The University of Washington has expressed strong interest in being the answer to the current and future need for bachelor’s degrees in Snohomish, Island and Skagit counties. UW President Mark Emmert is expected to propose opening a branch campus in the area to his Board of Regents on Thursday; lawmakers and other local leaders should join in support of that idea.

If they remain split over whether to pursue a UW branch or a stand-alone institution, local leaders risk losing out altogether – a risk not worth taking. An offer by one of the world’s leading research universities to locate a campus here, focused on four-year and graduate programs in high-demand fields, should be easy to embrace. It will help meet regional and statewide needs for bachelor’s degrees soon and into the future, offering an attractive, prestigious option to local students who can’t or don’t want to travel far from home to pursue a four-year degree.

The support of Gov. Chris Gregoire for a new campus here, which is key, is likely dependent on local leaders coalescing behind one plan. After taking some political lumps over the Alaskan Way viaduct fight, we can’t see the governor stepping into the middle of another local dispute. We mustn’t turn the quest for a four-year university into “our viaduct.”

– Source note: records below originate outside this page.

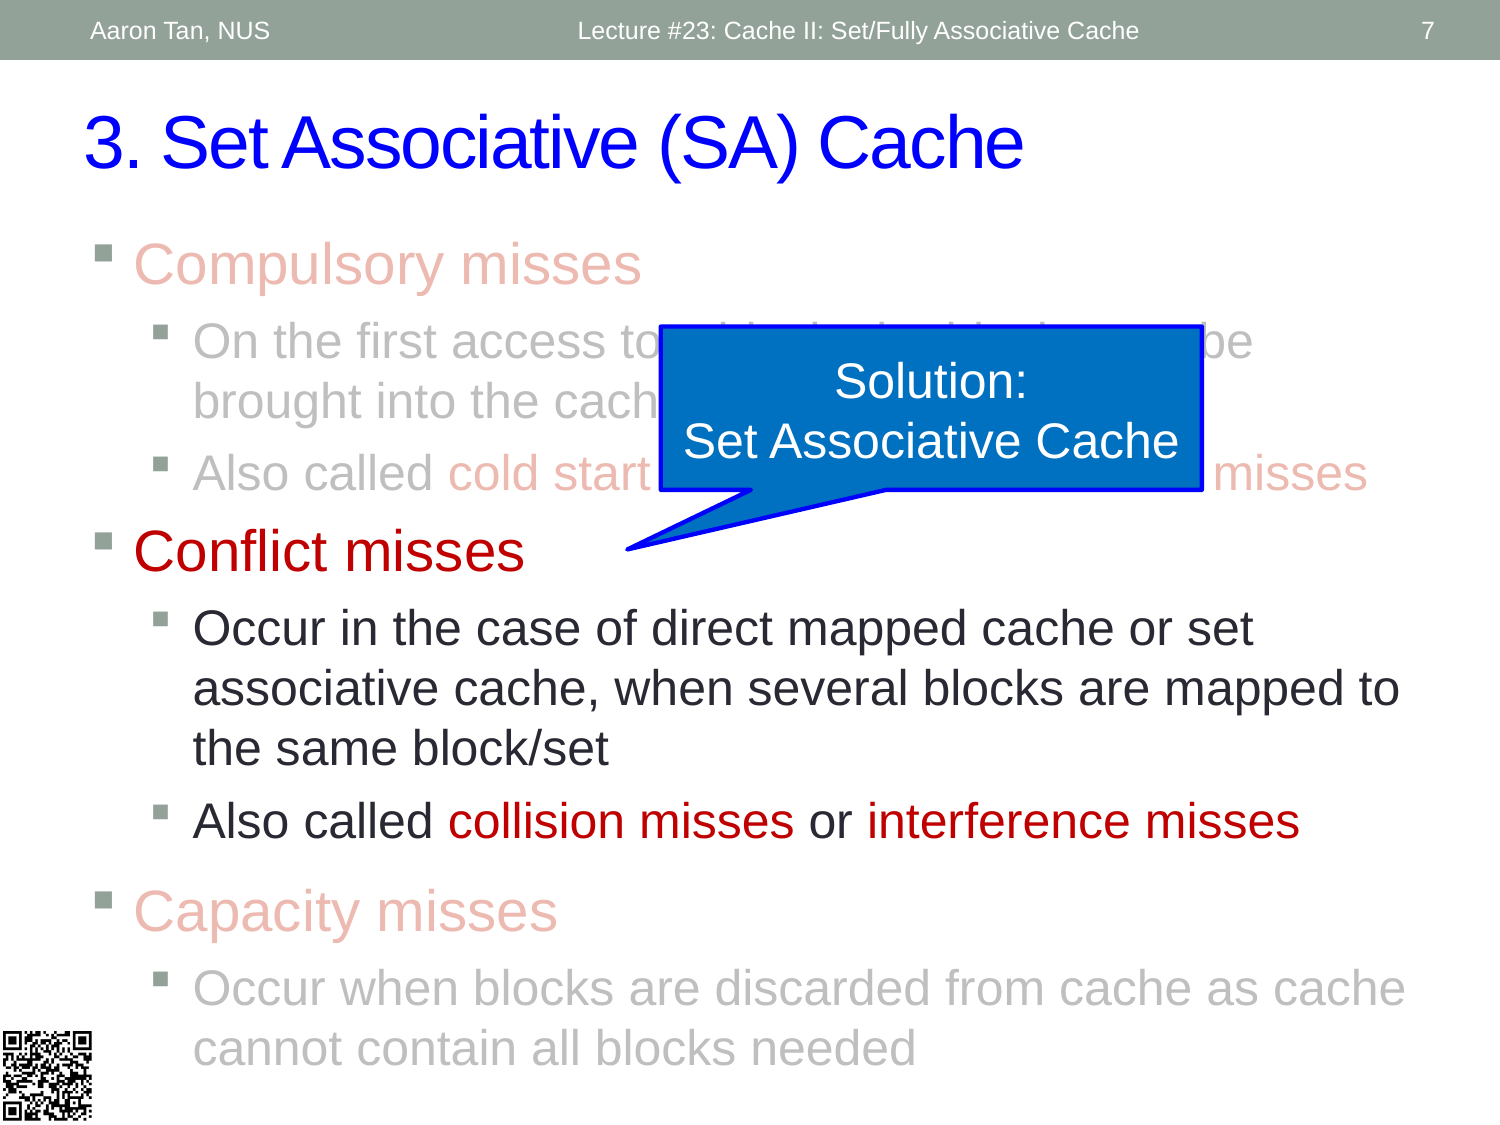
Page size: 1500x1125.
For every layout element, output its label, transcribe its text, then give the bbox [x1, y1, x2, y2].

slide_number Aaron Tan, NUS [75, 3, 550, 57]
text_box Solution: Set Associative Cache [625, 324, 1205, 552]
title 3. Set Associative (SA) Cache [68, 86, 1450, 192]
footer Lecture #23: Cache II: Set/Fully Associative Cache [562, 3, 1238, 57]
list Compulsory misses On the first access to a block; the block must be brought into the cache Also called cold start misses or first reference misses Conflict misses Occur in the case of direct mapped cache or set associative cache, when several blocks are mapped to the same block/set Also called collision misses or interference misses Capacity misses Occur when blocks are discarded from cache as cache cannot contain all blocks needed [75, 218, 1425, 1092]
picture [0, 1028, 95, 1124]
slide_number 7 [1308, 3, 1450, 57]
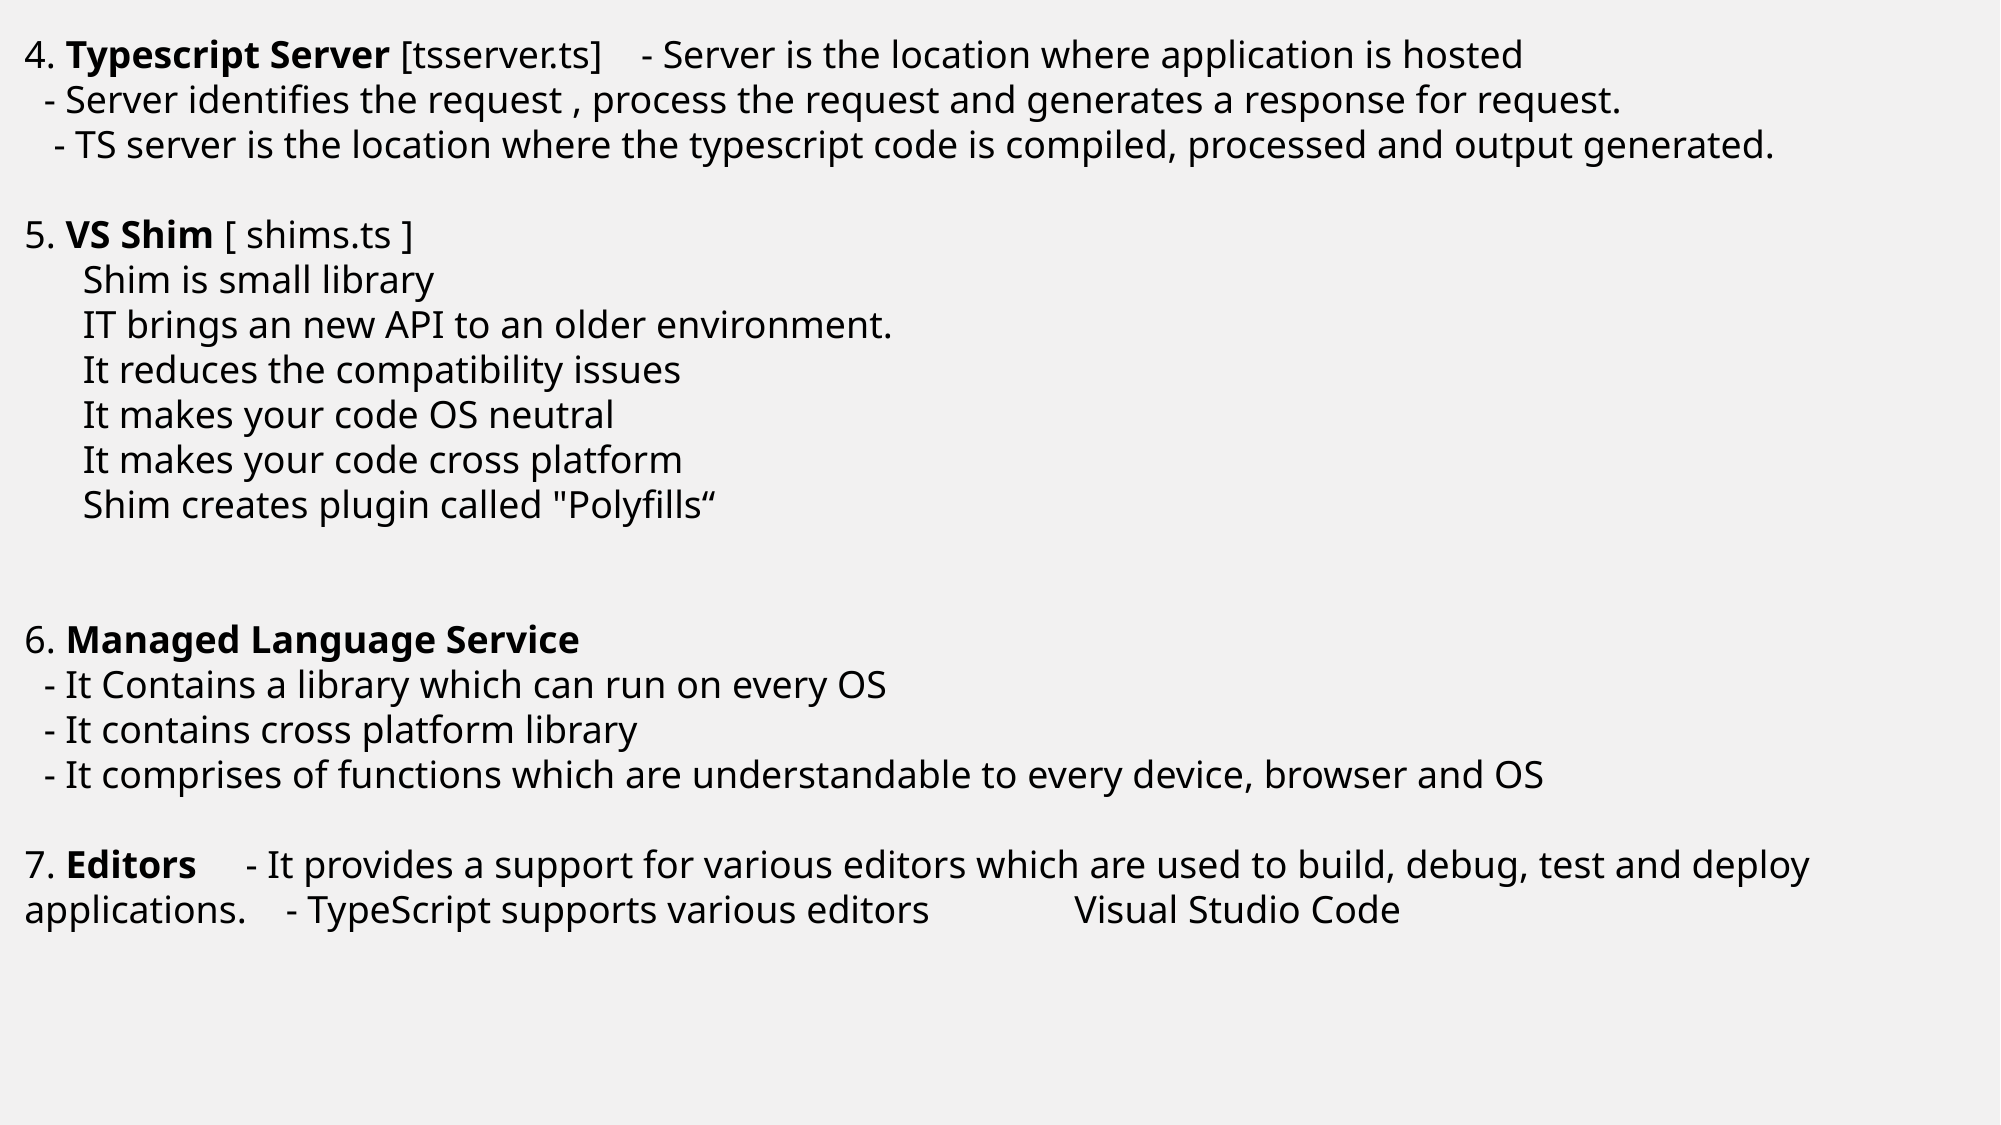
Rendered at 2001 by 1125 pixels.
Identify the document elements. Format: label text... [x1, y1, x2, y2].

text_box 4. Typescript Server [tsserver.ts] - Server is the location where application is hosted - Server identifies the request , process the request and generates a response for request. - TS server is the location where the typescript code is compiled, processed and output generated. 5. VS Shim [ shims.ts ] Shim is small library IT brings an new API to an older environment. It reduces the compatibility issues It makes your code OS neutral It makes your code cross platform Shim creates plugin called "Polyfills“ 6. Managed Language Service - It Contains a library which can run on every OS - It contains cross platform library - It comprises of functions which are understandable to every device, browser and OS 7. Editors - It provides a support for various editors which are used to build, debug, test and deploy applications. - TypeScript supports various editors Visual Studio Code [9, 23, 2000, 939]
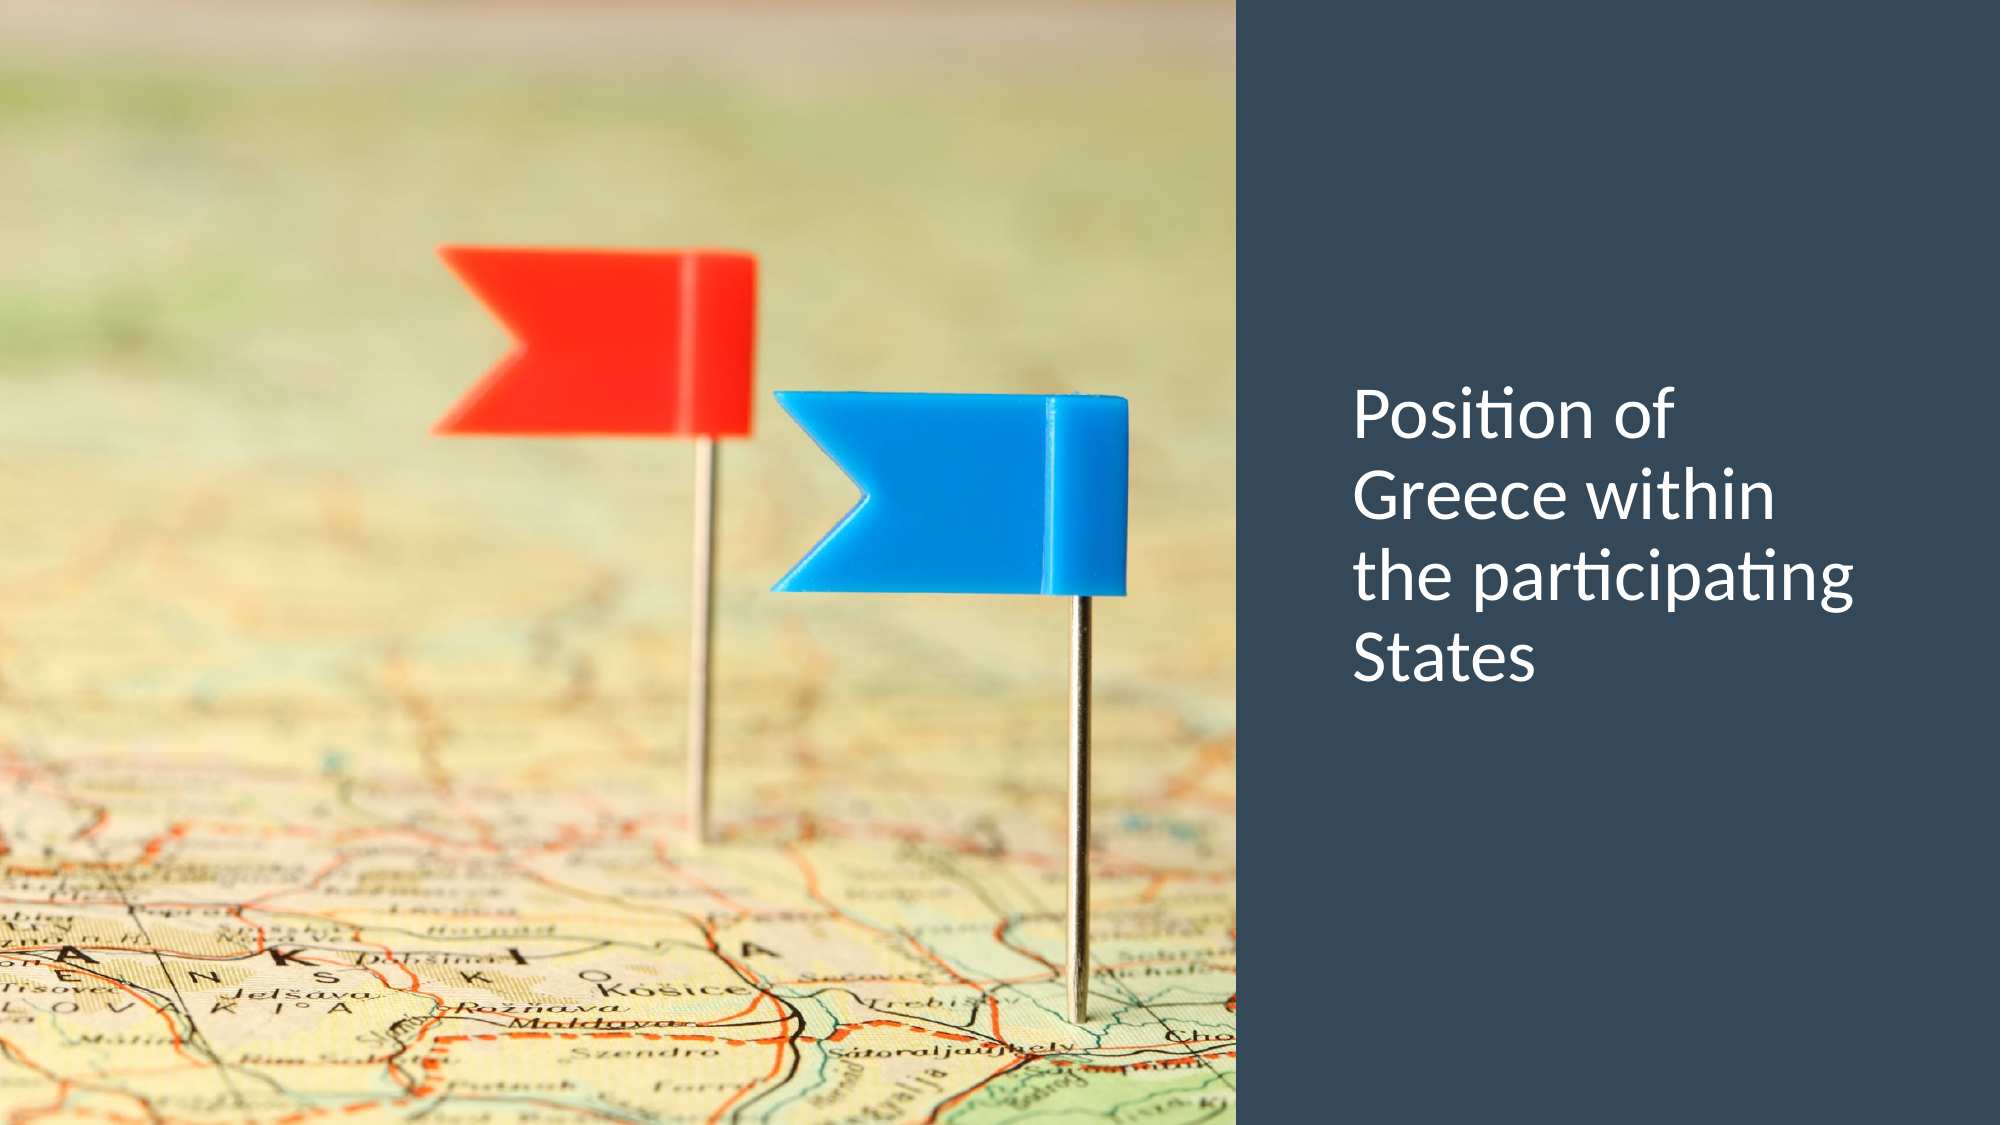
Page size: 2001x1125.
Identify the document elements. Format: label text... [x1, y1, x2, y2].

text_box [1237, 0, 2000, 1125]
picture [0, 0, 1237, 1125]
title Position of Greece within the participating States [1337, 104, 1895, 968]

The timing for a workable plan couldn’t be better. Strong state revenue projections and a commitment to a more competitive workforce are adding up to an increase in higher ed funding that will create some 8,000 more bachelor’s degrees by 2010 and 2,000 more by 2020 – all focused in high-demand fields like computer science, engineering, life sciences, medical research, nursing and teaching. A UW branch in Snohomish County could focus on just such degrees, without undermining the vital role our community and technical colleges play.

A UW branch could launch quickly, offering degree programs starting in the next year or two. A new stand-alone institution would take much longer – and probably isn’t possible anyway because it lacks the support of existing institutions. And going with a UW branch campus doesn’t preclude the vision of a major polytechnic institute. In a few years, that’s what this could become.

Local leaders on all sides of this issue have been working hard and earnestly, and their efforts have created a fabulous opportunity to establish a major, long-term university presence in Snohomish County. It’s time to seize it by embracing the purple and gold.